• The task: Copy every line of the data below character for character, keeping each line break where it falls.

• Records for this task:
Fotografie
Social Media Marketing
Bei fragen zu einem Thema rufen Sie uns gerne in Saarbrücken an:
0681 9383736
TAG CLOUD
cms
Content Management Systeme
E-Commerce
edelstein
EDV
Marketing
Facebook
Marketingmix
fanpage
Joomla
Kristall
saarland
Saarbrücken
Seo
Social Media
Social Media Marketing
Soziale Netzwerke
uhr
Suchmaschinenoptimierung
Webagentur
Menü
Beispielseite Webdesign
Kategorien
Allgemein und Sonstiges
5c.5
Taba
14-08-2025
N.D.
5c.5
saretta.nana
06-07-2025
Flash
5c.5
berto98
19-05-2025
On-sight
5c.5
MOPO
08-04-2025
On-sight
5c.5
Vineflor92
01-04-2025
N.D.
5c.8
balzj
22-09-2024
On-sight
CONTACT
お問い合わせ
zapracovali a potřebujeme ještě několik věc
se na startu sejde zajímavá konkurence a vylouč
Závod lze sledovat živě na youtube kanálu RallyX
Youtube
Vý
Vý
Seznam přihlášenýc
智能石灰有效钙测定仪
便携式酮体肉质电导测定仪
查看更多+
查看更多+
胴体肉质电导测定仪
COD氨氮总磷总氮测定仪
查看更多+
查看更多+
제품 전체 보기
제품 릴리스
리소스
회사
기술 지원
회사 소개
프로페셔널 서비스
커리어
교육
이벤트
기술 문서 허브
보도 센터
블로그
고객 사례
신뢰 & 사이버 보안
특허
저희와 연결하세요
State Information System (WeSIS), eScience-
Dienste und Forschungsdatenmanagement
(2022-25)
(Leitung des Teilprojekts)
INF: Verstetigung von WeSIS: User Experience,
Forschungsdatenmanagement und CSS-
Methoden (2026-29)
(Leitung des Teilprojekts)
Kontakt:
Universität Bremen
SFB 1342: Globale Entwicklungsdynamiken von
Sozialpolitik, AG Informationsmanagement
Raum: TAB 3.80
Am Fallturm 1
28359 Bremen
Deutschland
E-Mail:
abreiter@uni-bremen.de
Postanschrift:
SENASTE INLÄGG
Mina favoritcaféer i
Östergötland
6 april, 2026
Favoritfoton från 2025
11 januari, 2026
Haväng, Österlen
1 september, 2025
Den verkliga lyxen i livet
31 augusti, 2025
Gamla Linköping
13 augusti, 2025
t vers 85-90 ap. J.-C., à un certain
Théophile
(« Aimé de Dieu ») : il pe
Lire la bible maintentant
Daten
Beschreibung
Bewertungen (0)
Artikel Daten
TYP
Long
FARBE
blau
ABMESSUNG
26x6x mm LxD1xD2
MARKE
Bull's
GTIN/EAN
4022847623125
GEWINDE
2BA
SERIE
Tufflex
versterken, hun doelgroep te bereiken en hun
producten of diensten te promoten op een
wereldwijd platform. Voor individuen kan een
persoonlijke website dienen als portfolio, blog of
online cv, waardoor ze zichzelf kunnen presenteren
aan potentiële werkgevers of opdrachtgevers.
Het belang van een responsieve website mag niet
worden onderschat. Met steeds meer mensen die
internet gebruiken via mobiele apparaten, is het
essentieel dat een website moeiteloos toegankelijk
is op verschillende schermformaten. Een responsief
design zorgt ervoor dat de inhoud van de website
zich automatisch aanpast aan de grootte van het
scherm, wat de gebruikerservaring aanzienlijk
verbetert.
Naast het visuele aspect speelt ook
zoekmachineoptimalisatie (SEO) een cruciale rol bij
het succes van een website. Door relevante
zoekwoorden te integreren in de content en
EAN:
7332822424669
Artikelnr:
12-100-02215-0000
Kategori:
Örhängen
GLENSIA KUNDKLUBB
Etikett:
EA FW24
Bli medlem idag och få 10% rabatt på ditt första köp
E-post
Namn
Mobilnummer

• Written reply:
Fotografie
Social Media Marketing
Bei fragen zu einem Thema rufen Sie uns gerne in Saarbrücken an:
0681 9383736
TAG CLOUD
cms
Content Management Systeme
E-Commerce
edelstein
EDV
Marketing
Facebook
Marketingmix
fanpage
Joomla
Kristall
saarland
Saarbrücken
Seo
Social Media
Social Media Marketing
Soziale Netzwerke
uhr
Suchmaschinenoptimierung
Webagentur
Menü
Beispielseite Webdesign
Kategorien
Allgemein und Sonstiges
5c.5
Taba
14-08-2025
N.D.
5c.5
saretta.nana
06-07-2025
Flash
5c.5
berto98
19-05-2025
On-sight
5c.5
MOPO
08-04-2025
On-sight
5c.5
Vineflor92
01-04-2025
N.D.
5c.8
balzj
22-09-2024
On-sight
CONTACT
お問い合わせ
zapracovali a potřebujeme ještě několik věc
se na startu sejde zajímavá konkurence a vylouč
Závod lze sledovat živě na youtube kanálu RallyX
Youtube
Vý
Vý
Seznam přihlášenýc
智能石灰有效钙测定仪
便携式酮体肉质电导测定仪
查看更多+
查看更多+
胴体肉质电导测定仪
COD氨氮总磷总氮测定仪
查看更多+
查看更多+
제품 전체 보기
제품 릴리스
리소스
회사
기술 지원
회사 소개
프로페셔널 서비스
커리어
교육
이벤트
기술 문서 허브
보도 센터
블로그
고객 사례
신뢰 & 사이버 보안
특허
저희와 연결하세요
State Information System (WeSIS), eScience-
Dienste und Forschungsdatenmanagement
(2022-25)
(Leitung des Teilprojekts)
INF: Verstetigung von WeSIS: User Experience,
Forschungsdatenmanagement und CSS-
Methoden (2026-29)
(Leitung des Teilprojekts)
Kontakt:
Universität Bremen
SFB 1342: Globale Entwicklungsdynamiken von
Sozialpolitik, AG Informationsmanagement
Raum: TAB 3.80
Am Fallturm 1
28359 Bremen
Deutschland
E-Mail:
abreiter@uni-bremen.de
Postanschrift:
SENASTE INLÄGG
Mina favoritcaféer i
Östergötland
6 april, 2026
Favoritfoton från 2025
11 januari, 2026
Haväng, Österlen
1 september, 2025
Den verkliga lyxen i livet
31 augusti, 2025
Gamla Linköping
13 augusti, 2025
t vers 85-90 ap. J.-C., à un certain
Théophile
(« Aimé de Dieu ») : il pe
Lire la bible maintentant
Daten
Beschreibung
Bewertungen (0)
Artikel Daten
TYP
Long
FARBE
blau
ABMESSUNG
26x6x mm LxD1xD2
MARKE
Bull's
GTIN/EAN
4022847623125
GEWINDE
2BA
SERIE
Tufflex
versterken, hun doelgroep te bereiken en hun
producten of diensten te promoten op een
wereldwijd platform. Voor individuen kan een
persoonlijke website dienen als portfolio, blog of
online cv, waardoor ze zichzelf kunnen presenteren
aan potentiële werkgevers of opdrachtgevers.
Het belang van een responsieve website mag niet
worden onderschat. Met steeds meer mensen die
internet gebruiken via mobiele apparaten, is het
essentieel dat een website moeiteloos toegankelijk
is op verschillende schermformaten. Een responsief
design zorgt ervoor dat de inhoud van de website
zich automatisch aanpast aan de grootte van het
scherm, wat de gebruikerservaring aanzienlijk
verbetert.
Naast het visuele aspect speelt ook
zoekmachineoptimalisatie (SEO) een cruciale rol bij
het succes van een website. Door relevante
zoekwoorden te integreren in de content en
EAN:
7332822424669
Artikelnr:
12-100-02215-0000
Kategori:
Örhängen
GLENSIA KUNDKLUBB
Etikett:
EA FW24
Bli medlem idag och få 10% rabatt på ditt första köp
E-post
Namn
Mobilnummer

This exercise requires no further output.